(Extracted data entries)
◆ ◆ ◆ ◆
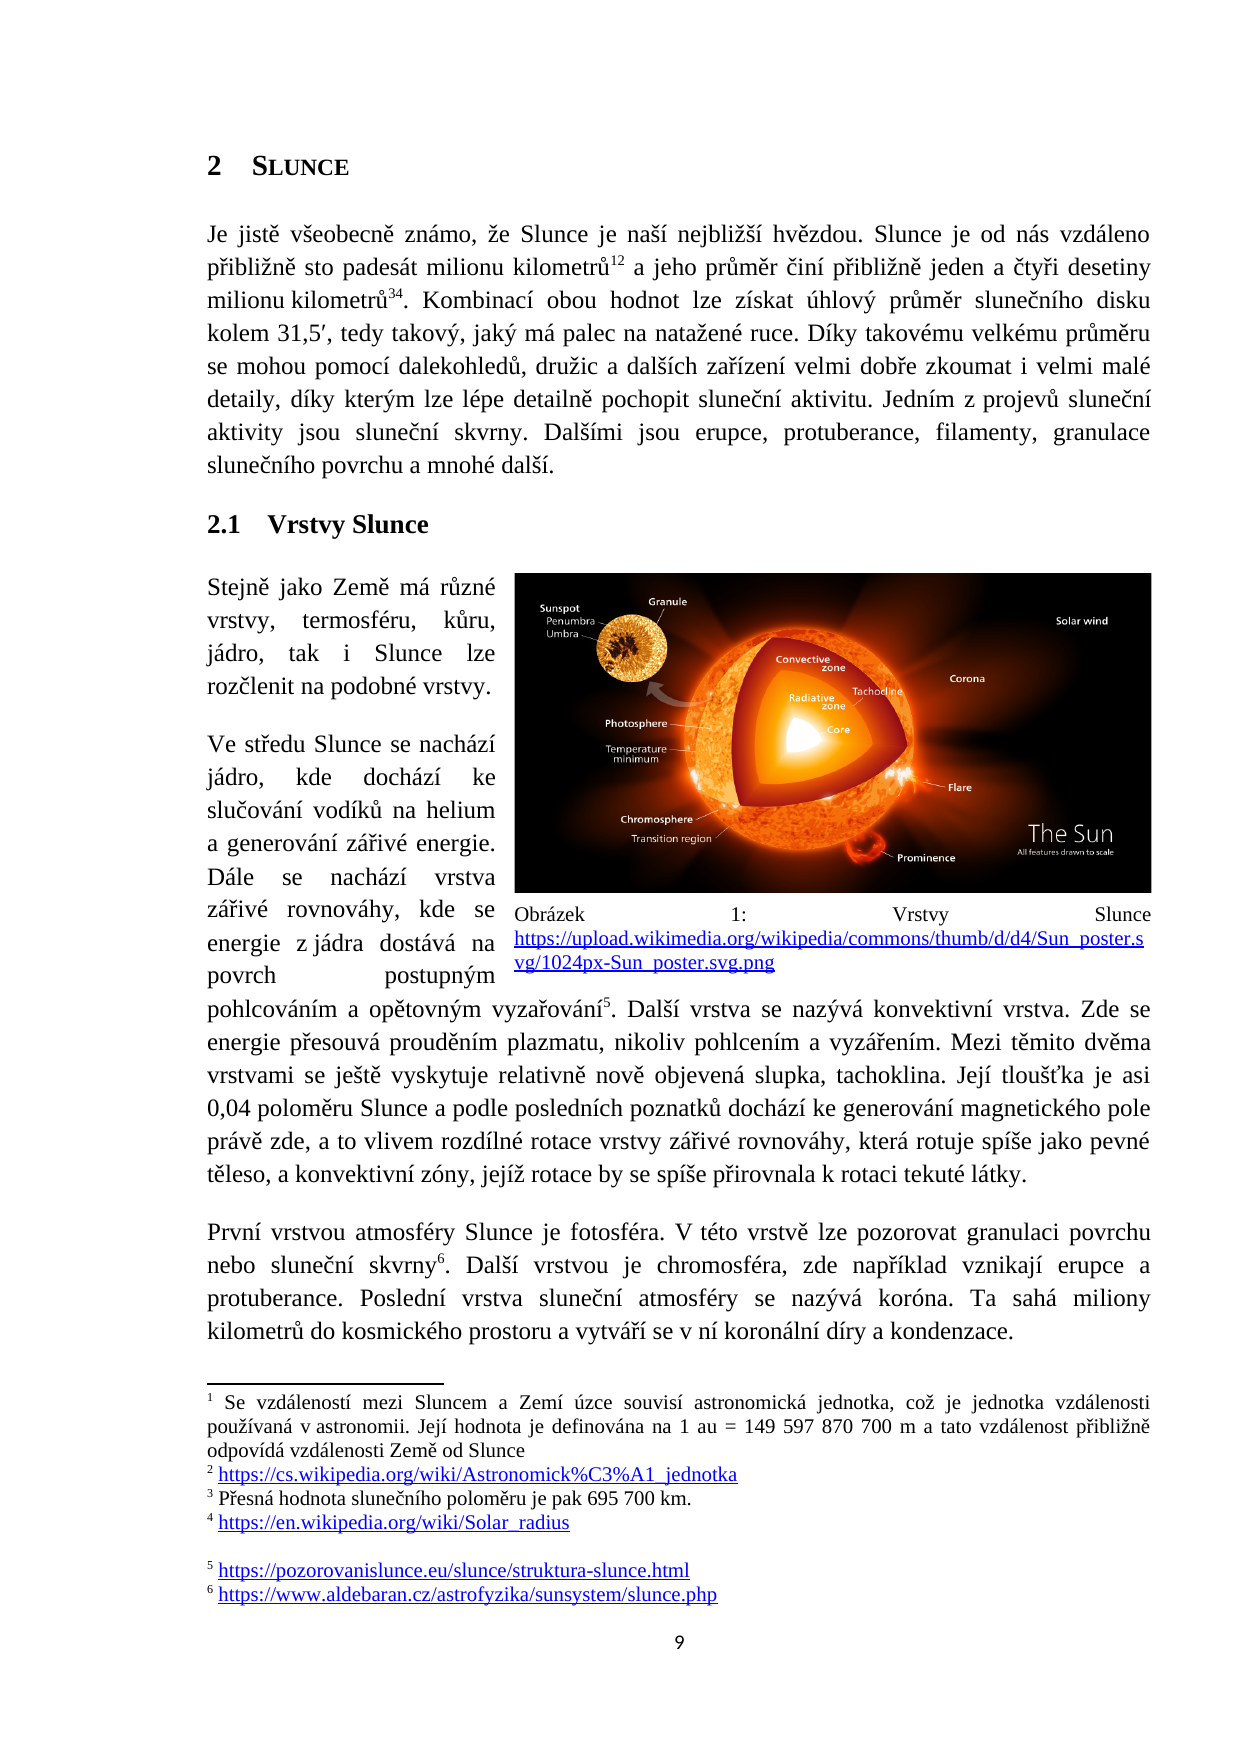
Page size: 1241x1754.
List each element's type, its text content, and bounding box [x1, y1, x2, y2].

picture [514, 573, 1152, 893]
text Ve středu Slunce se nachází jádro, kde dochází ke slučování vodíků na helium a generování zářivé energie. Dále se nachází vrstva zářivé rovnováhy, kde se energie z jádra dostává na povrch postupným pohlcováním a opětovným vyzařování. Další vrstva se nazývá konvektivní vrstva. Zde se energie přesouvá prouděním plazmatu, nikoliv pohlcením a vyzářením. Mezi těmito dvěma vrstvami se ještě vyskytuje relativně nově objevená slupka, tachoklina. Její tloušťka je asi 0,04 poloměru Slunce a podle posledních poznatků dochází ke generování magnetického pole právě zde, a to vlivem rozdílné rotace vrstvy zářivé rovnováhy, která rotuje spíše jako pevné těleso, a konvektivní zóny, jejíž rotace by se spíše přirovnala k rotaci tekuté látky. [207, 729, 1152, 1187]
text Je jistě všeobecně známo, že Slunce je naší nejbližší hvězdou. Slunce je od nás vzdáleno přibližně sto padesát milionu kilometrů a jeho průměr činí přibližně jeden a čtyři desetiny milionu kilometrů. Kombinací obou hodnot lze získat úhlový průměr slunečního disku kolem 31,5′, tedy takový, jaký má palec na natažené ruce. Díky takovému velkému průměru se mohou pomocí dalekohledů, družic a dalších zařízení velmi dobře zkoumat i velmi malé detaily, díky kterým lze lépe detailně pochopit sluneční aktivitu. Jedním z projevů sluneční aktivity jsou sluneční skvrny. Dalšími jsou erupce, protuberance, filamenty, granulace slunečního povrchu a mnohé další. [207, 219, 1152, 479]
text Stejně jako Země má různé vrstvy, termosféru, kůru, jádro, tak i Slunce lze rozčlenit na podobné vrstvy. [207, 572, 1152, 700]
subtitle Vrstvy Slunce [207, 508, 1152, 539]
subtitle Slunce [207, 148, 1152, 181]
text První vrstvou atmosféry Slunce je fotosféra. V této vrstvě lze pozorovat granulaci povrchu nebo sluneční skvrny. Další vrstvou je chromosféra, zde například vznikají erupce a protuberance. Poslední vrstva sluneční atmosféry se nazývá koróna. Ta sahá miliony kilometrů do kosmického prostoru a vytváří se v ní koronální díry a kondenzace. [207, 1217, 1152, 1344]
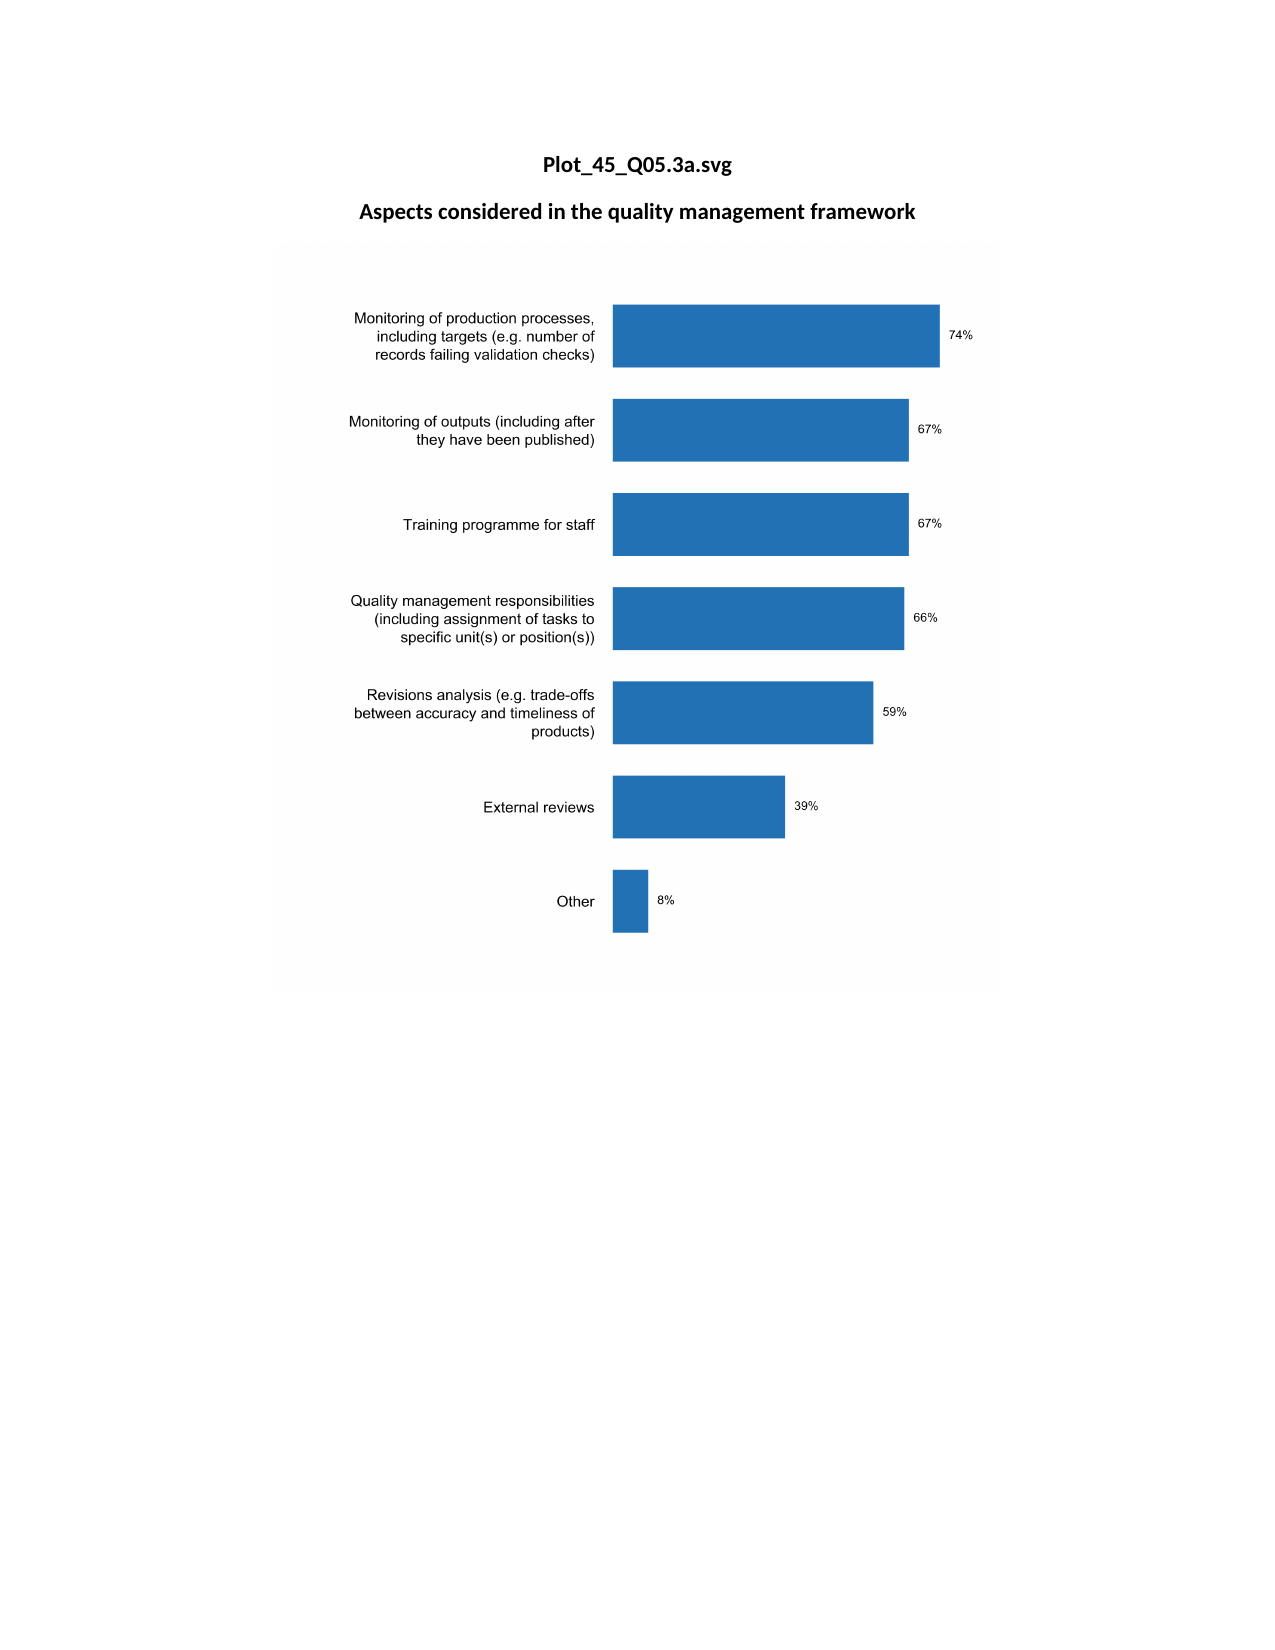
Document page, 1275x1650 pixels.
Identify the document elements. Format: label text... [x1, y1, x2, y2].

picture [273, 243, 1002, 994]
text Plot_45_Q05.3a.svg [150, 150, 1125, 178]
text Aspects considered in the quality management framework [150, 197, 1125, 225]
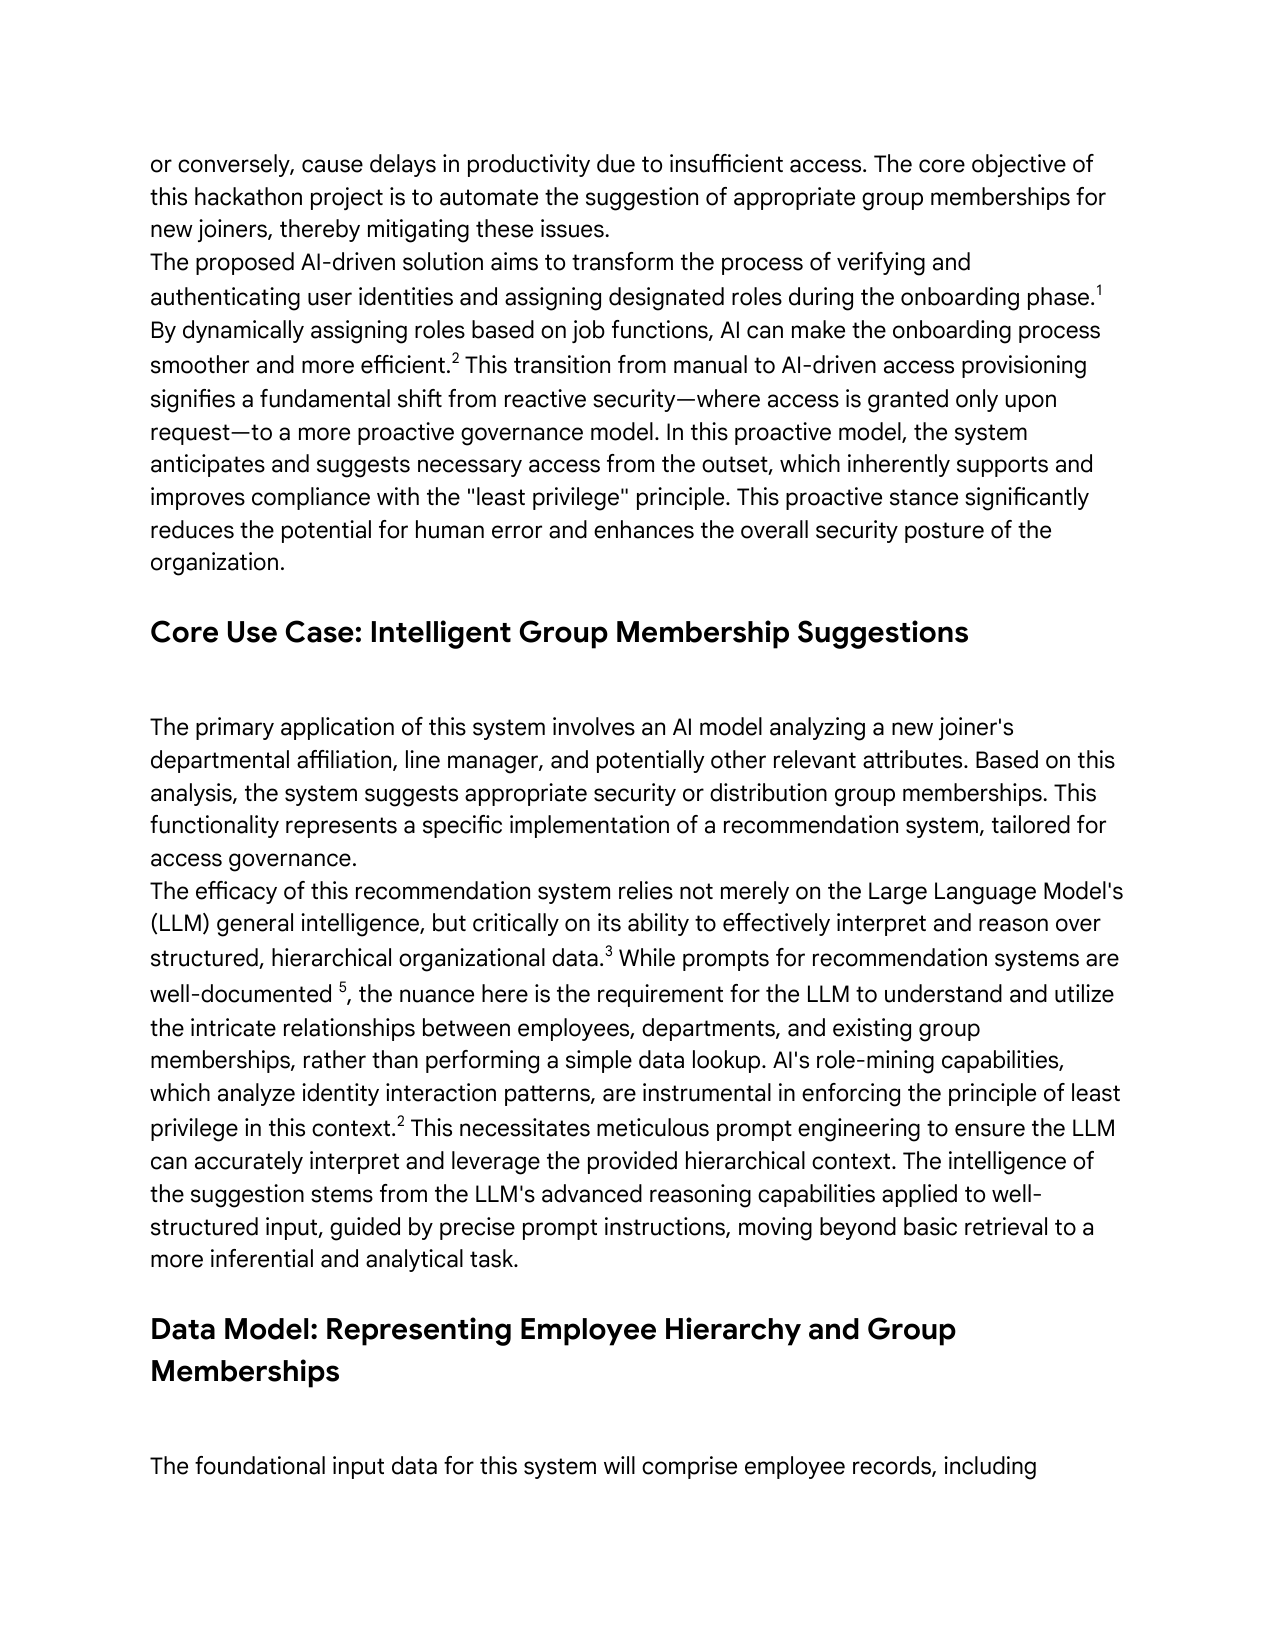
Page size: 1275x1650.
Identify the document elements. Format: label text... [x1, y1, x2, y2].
◆ ◆ ◆ ◆
**ACTIVITY**
Your answer must be a copy of every line in the data above that holds the string "size".

**YOUR SOLUTION**
Page size: 1241x1754.
Page size: 1275x1650.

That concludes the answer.